Vivers: Extradition Order take a couple of songs to get the genitals going; possibly the dull skinny tie look and false rumour of London origins. Sorry. But a few songs in the realisation dawns that this band are going for the ‘garage autopsy’ approach, a tricky move that involves sounding like Thee Vicars or similar Nuggets-mainliners only slowed down to a treacly pace, 45s played at 33 and stabbed randomly. The generic instruments are strung out and disjointed and at times one band member’s playing seems to have no connection to the next. This is A Good Thing, especially when screaming is added on top. What’s going on? At the frazzled heart of Extradition Order there’s a lot of good stuff, buried like a body.

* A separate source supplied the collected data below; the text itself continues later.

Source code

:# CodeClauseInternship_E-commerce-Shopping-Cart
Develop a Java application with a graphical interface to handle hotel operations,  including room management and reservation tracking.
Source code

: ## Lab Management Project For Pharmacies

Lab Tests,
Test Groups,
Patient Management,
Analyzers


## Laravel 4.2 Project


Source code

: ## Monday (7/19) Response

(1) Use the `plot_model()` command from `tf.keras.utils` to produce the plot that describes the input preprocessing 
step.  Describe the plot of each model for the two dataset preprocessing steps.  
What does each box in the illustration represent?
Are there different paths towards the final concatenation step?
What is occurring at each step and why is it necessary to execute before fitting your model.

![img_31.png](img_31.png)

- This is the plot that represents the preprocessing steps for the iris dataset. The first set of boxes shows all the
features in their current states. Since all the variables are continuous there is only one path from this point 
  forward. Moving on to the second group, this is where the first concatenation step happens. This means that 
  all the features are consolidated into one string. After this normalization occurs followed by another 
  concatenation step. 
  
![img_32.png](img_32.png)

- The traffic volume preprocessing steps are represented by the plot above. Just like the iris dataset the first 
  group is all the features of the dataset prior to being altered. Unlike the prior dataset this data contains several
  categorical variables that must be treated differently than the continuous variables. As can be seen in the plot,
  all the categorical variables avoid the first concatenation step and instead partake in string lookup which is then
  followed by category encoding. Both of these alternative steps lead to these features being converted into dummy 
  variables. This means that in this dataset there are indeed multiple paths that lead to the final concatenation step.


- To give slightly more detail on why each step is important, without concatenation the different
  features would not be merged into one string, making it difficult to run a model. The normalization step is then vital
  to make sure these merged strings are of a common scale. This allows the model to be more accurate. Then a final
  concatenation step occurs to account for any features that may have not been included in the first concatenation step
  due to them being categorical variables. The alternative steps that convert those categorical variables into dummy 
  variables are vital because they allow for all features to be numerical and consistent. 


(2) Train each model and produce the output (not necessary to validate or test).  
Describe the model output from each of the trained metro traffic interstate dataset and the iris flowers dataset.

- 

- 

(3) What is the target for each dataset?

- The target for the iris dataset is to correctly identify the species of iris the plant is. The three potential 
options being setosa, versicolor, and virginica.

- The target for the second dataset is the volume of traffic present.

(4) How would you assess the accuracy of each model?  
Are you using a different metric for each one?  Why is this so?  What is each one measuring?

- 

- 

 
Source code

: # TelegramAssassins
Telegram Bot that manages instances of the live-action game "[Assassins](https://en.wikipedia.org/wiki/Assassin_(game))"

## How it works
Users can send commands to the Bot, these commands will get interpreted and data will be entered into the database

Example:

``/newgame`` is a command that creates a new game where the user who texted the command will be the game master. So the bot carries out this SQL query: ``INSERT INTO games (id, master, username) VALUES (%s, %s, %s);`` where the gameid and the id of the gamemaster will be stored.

Keef: Two of Extradition Order, though thankfully not the drummer, return swiftly as part of the David Cronenberg’s Wife live experience.  Tom Mayne does Antifolk the way it should be done; affable and engaging in person, turned out in natty suit, bootlace tie and specs and resembling a less seedy Neil Hamburger, Mayne eschews snottiness or confrontation ensuring his lyrical barbs are all the more effective.

They’re allied to above-average tunes, too, whether drawn-out and dirgey Velvets/garage monologues allowing Mayne’s curdled wit to poke through or snappy, Fall-indebted rockabilly belters like the magnificent ‘I Couldn’t Get Off’.  Then, when you think you’ve got him pegged, he slips in a sweetly sincere acoustic cover of a tune by under-the-radar US Antifolker Phoebe Kreutz.  They wrap up in little more than half an hour, a perfectly judged close to a night of bands whose surface similarities reflect more on shared label I Blame The Parents’s quality control than any musical predictability.